Em Nightfall, que sintetiza a idéia do álbum do Blind Guardian, há uma mudança tanto nos instrumentais quanto na narrativa. Falando sobre a vingança do elfo Fëanor, descendente dos Valar, e seus 7 filhos por causa do roubo das jóias Silmarils, a música é acompanhada por um coro das vozes de todos os integrantes da banda, soando praticamente como uma ópera, especialmente no refrão principal. Marcus Siepen, na guitarra base, e Thomas Thomen Stauch, bateria, dão todo o toque pesado na música para que André guie um solo bem variado em toda a melodia. Nightfall / Quietly crept in and changed us all / Nightfall / Quietly crept in and changed us all / Nightfall / Immortal land lies down in agony. É o grito de guerra dos imortais contra a escuridão de Morgoth.

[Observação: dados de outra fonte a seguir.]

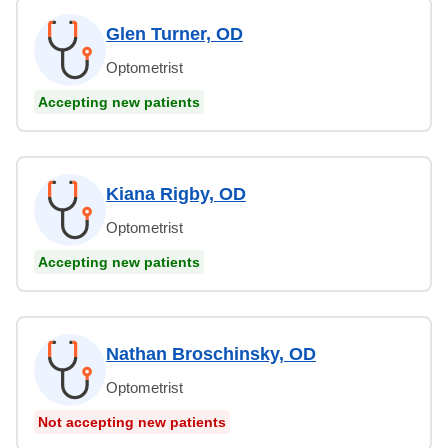
Glen Turner, OD
Optometrist
Accepting new patients
Kiana Rigby, OD
Optometrist
Accepting new patients
Nathan Broschinsky, OD
Optometrist
Not accepting new patients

Novamente quebrando o ritmo, The Ministrel tem todo o acústico e o tom jovial das músicas de bardos, trazendo apenas um interlúdio de incerteza para a próxima música. The Curse of Fëanor irrompe com uma bateria coordenada e a voz rasgada do vocalista Hansi, expressando a maldição e lamentações que Fëanor atirou contra Morgoth, fazendo os próprios descendentes jurarem vingança pelo roubo das Silmarils e pelo terror em Arda, a Terra-Média. A música retoma, na verdade, o tema principal de Nightfall, mas detalhando o personagem protetor das raças élficas, e descendente dos Valar. Don't fear the eyes of the dark lord / Morgoth I cried / All hope is gone but I swear revenge / Hear my oath / I will take part in your damned fate.

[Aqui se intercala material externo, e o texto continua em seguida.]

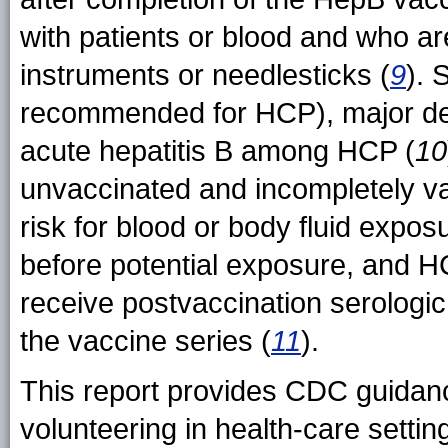
with patients or blood and who are
instruments or needlesticks (
9
). 
recommended for HCP), major dec
acute hepatitis B among HCP (
10
unvaccinated and incompletely v
risk for blood or body fluid expo
before potential exposure, and H
receive postvaccination serologic
the vaccine series (
11
).
This report provides CDC guidance
volunteering in health-care set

Do lado do senhor negro, Captured é outro interlúdio, que mostra a captura de Maedhos, outro dos filhos de Fëanor. Em Blood Tears, o elfo foi liberado por Morgoth, mas relata seus horrores na presença do mal. Os violões de Marcus e André começam a música de uma forma mais leve, antes da explosão do vocal de Hansi e a bateria de Thomas. Ela termina mais pesada, apesar de alguns momentos mais pausados onde o vocalista marca presença com sua potência sonora. Hansi Kürsch é o fio condutor de Blind Guardian.

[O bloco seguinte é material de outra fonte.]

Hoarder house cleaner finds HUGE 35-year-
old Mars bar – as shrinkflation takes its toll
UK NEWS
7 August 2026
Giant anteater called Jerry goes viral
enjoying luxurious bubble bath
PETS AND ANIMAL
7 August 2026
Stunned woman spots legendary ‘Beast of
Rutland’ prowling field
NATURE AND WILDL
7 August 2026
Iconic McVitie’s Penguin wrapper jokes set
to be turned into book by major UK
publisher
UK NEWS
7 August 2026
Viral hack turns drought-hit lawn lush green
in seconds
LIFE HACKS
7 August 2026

Mirror Mirror é conhecida por ter um dos clipes mais populares do Blind, além de ter passagens pesadas combinadas com um refrão que gruda na cabeça. Mirror Mirror on the wall / True hope lies beyond the coast / You're a damned kind can't you see / That the winds will change / Mirror Mirror on the wall / True hope lies beyond the coast / You're a damned kind can't you see / That tomorrow bears insanity. A música, saindo da narrativa Fëanor versus Morgoth, adentra na história de Turgon, que construiu a cidade “fantasma” de Gondolin auxiliado pelo Valar, deus das águas, Ulmo.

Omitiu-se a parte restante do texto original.